Mit BMW 501 Barockengel der goldenen Zeit der IAA auf der Spur
- Die IAA-Zeitreise mit dem BMW 501 Barockengel beginnt in einem 50er-Jahre-Kleinod
- Nicht nur die IAA, sondern auch die Deutsche Bank ist mit der BMW-Historie verwoben
- Der BMW 501 ist einem Elektro-SUV näher, als man denkt
- BMW vermarktet den 501 ohne Servolenkung in der Großstadt als "unübertroffen"
- Gold aus der Vergangenheit: Stöbern im Messe-Archiv
- Vor der Festhalle verfliegt die Aufbruchsstimmung für einen Moment
- Technische Daten des BMW 501
- Fazit
Die deutsche Automobilindustrie ist in Aufbruchsstimmung. Nur wohin man aufbrechen soll, darüber scheint sich niemand so richtig einig zu sein. Bezeichnend dafür steht der Spiegel der hiesigen Auto-Wirtschaft, die IAA: Sie bricht 2019, nach knapp 70 Jahren, von Frankfurt nach München auf, verpasst sich mit dem Zusatz "Mobility" einen neuen Anstrich und könnte bald erneut aufbrechen – zurück nach Frankfurt. "Wir haben unseren Hut in den Ring geworfen", lässt sich Oberbürgermeister Mike Josef im Frühjahr 2025 von der "Frankfurter Allgemeinen Zeitung" in diesem Kontext zitieren.

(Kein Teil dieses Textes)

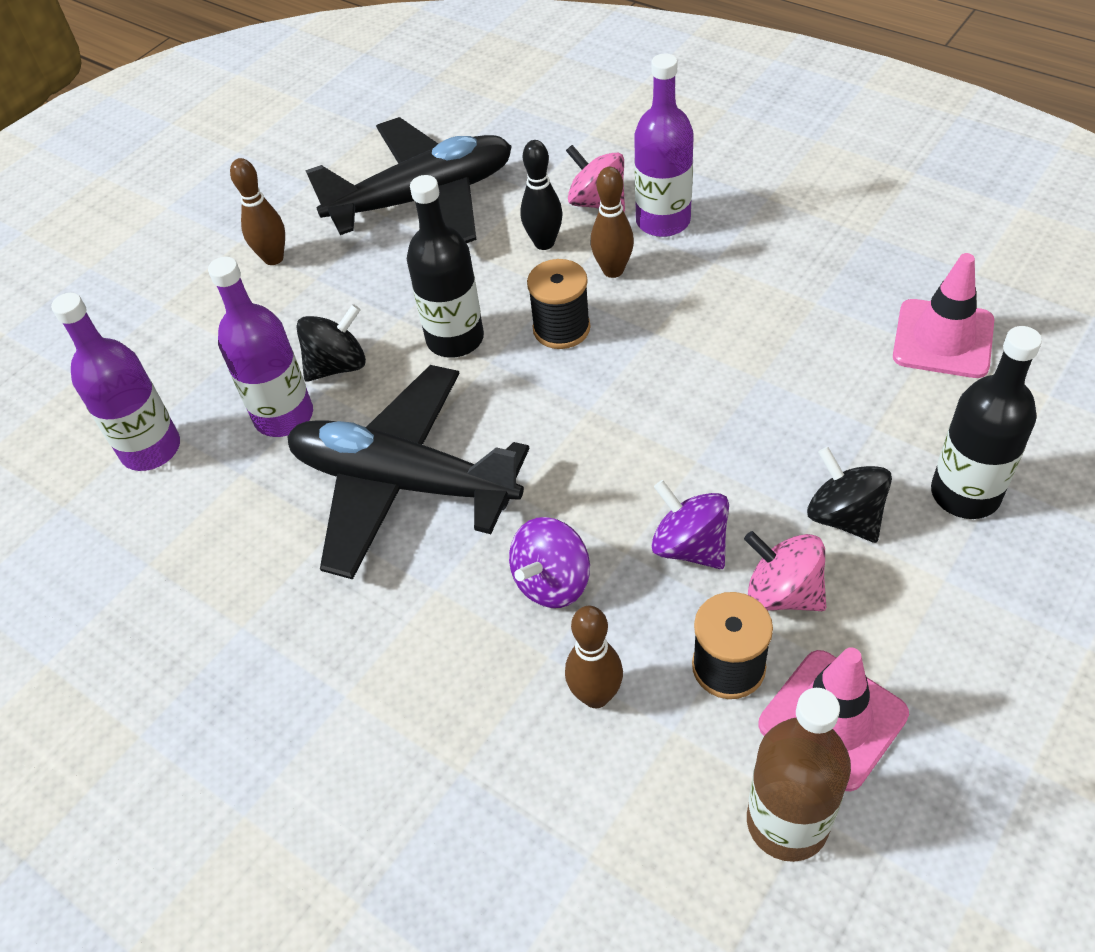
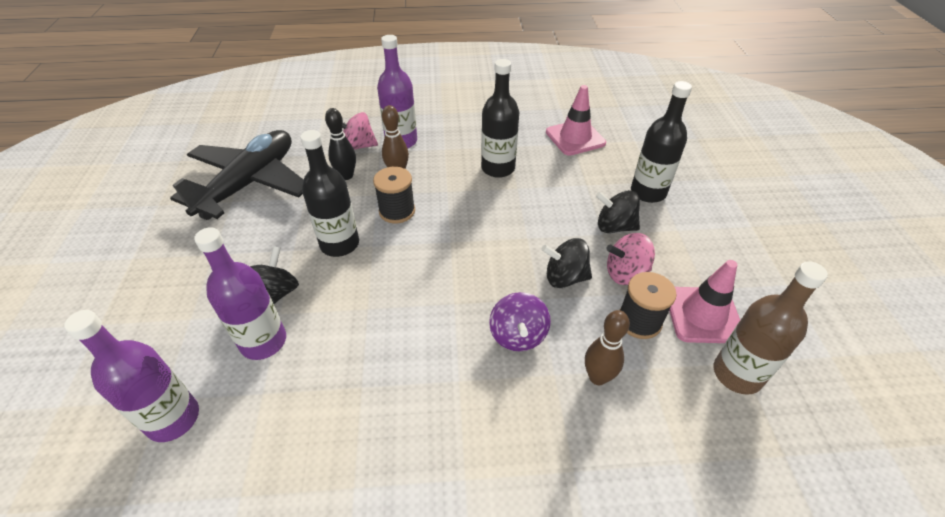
camera: 45 degrees left, 5 degrees down
brown bowling pin [230,158,285,265] -> none
black plane [287,365,529,580] -> none
purple spinning top [651,480,729,569] -> black spinning top [542,238,592,288]
none -> black bottle [481,59,519,178]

Anfang der 1950er-Jahre braucht es keinen sprichwörtlichen Hut, sondern nur eine ganz reale "vorzügliche Flasche Mosel", um die Verhandlungen mit dem Daimler-Benz-Vorsitzenden Wilhelm Haspel und dem Präsidenten des Verbands der Automobilindustrie (VDA) Max Thoennissen zum erfolgreichen Abschluss zu bringen, wie sich der damalige Frankfurter Bürgermeister Walter Leiske später erinnert. Vom 19. bis 29. April 1951 steigt sie dann, die erste IAA in Frankfurt – und wird zum Riesenerfolg. Einer der großen Stars auf der Messe kommt dorther, wo die IAA aktuell beheimatet ist: Der BMW 501, der die erste Neuentwicklung der Marke nach dem Krieg ist. Seinen Spitznamen "Barockengel" wird er aufgrund seiner ausladenden Formensprache bald schon weghaben. Wir haben den automobilen Zeitzeugen noch einmal nach Mainhattan gebracht um der Frage auf die Spur zu gehen, was die IAA in Frankfurt heute bräuchte, um an die goldenen Zeiten von damals anzuknüpfen.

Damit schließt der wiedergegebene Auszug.